Architect Recognized by the Virginia Chapter of the Association for Learning Environments
Roger D. Richardson, AIA, REFP, a principal with Quinn Evans Architects, has been named 2019 Planner of the Year by the Virginia Chapter of the Association for Learning Environments (A4LE). The award is the highest and most distinguished honor conferred by the chapter for educational facility planning excellence.
Richardson has been engaged in the planning, design, and construction of elementary and secondary schools in Virginia for more than 45 years. As a principal with Quinn Evans Architects and formerly as a vice president with BCWH Architects, acquired by Quinn Evans in 2018, he has been a leader in educational programming, master planning, facility evaluations, and design for both public and private schools.
Richardson is a Recognized Educational Facility Planner (REFP) and a former member of the Virginia chapter of A4LE’s board of directors. His portfolio includes many award-winning educational environments, including the new Fluvanna High School, the new Powhatan High School, the renovation of the Clover Hill High School into the Chesterfield Career and Technical Center at Hull, the new Martin Luther King, Jr. Middle School in Richmond, Flat Rock Elementary School in Powhatan County, and William Perry Elementary School in Waynesboro.
Roger’s creative approach to educational facility design is the result of truly listening to the client’s needs and applying his accumulated knowledge of educational programming and delivery to the details,” says Joanne Huebner, M.Ed., REFP, interim co-director of the Literacy Institute at VCU and manager of the Virginia Adult Learning Resource Center. “One of my personal favorite projects is the transformative renovation of the Clover Hill High School into the Chesterfield Career and Technical Center at Hull. Roger enthusiastically shared stories of how each space was conceived and designed, providing evidence of his collaborative approach to design and strong concern for academic and active learning as well as community connection to educational facilities.
Roger approaches every design problem through the eyes of the students and the experience of the educator,” says Rosalyn Schmitt, chief operating officer for Albemarle County Public Schools. “He is able to readily synthesize the ideas of others to develop creative solutions to complex problems…No matter the size of the project, the importance of the student experience and what value the space will bring to those students is at the heart of Roger’s work.
Richardson is currently overseeing the design of the modernization of Courtland High School in Spotsylvania County, development of a new Lower School and master plan for St.
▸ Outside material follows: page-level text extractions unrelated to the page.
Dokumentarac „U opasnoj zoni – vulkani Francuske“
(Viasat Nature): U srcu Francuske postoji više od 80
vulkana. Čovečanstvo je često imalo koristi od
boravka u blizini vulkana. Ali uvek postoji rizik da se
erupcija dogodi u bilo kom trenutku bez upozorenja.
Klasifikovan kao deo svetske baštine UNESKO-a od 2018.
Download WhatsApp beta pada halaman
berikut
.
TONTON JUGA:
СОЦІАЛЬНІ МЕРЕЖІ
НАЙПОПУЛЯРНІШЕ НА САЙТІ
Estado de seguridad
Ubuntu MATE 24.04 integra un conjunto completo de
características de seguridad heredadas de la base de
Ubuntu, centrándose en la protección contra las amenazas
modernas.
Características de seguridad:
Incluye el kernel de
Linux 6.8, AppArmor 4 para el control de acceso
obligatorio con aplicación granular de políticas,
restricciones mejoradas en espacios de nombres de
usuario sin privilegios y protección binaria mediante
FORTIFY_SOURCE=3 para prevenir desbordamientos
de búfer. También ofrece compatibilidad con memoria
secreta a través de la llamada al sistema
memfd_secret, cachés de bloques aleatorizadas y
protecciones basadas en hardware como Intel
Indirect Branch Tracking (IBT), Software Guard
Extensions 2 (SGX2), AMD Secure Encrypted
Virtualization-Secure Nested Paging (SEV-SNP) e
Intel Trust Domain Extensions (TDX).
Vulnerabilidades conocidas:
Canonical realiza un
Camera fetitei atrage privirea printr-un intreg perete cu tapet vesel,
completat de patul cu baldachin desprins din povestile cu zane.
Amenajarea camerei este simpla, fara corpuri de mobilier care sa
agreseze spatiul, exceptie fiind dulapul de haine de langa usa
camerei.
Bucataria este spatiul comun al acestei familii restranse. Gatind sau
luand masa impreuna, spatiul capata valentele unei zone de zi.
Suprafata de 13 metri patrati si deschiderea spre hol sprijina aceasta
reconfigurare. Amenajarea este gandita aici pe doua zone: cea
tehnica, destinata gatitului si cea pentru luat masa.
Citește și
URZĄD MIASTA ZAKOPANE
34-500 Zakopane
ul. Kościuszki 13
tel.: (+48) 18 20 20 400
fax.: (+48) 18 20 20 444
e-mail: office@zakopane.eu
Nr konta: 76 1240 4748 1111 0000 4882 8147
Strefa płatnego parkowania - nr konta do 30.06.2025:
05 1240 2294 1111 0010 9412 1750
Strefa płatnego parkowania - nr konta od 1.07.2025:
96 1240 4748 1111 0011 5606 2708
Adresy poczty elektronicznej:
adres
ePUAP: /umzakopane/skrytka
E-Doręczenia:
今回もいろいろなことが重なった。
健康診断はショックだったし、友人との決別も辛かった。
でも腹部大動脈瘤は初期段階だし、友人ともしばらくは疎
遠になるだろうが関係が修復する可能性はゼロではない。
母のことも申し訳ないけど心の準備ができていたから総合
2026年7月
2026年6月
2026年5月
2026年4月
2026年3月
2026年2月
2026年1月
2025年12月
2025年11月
Michael’s Episcopal School in Richmond, the new Fit-4-Life Center at Henley Middle School in Albemarle County, the renewal of A.G. Wright Middle School and Garrisonville Elementary School in Stafford County, and the expansion of the All Saints Catholic School Lower School in Richmond.
In addition to A4LE, Richardson is a member of the American Institute of Architects (AIA), the Virginia Association of School Superintendents, the Virginia Association of School Business Officials, and the Virginia School Board Association.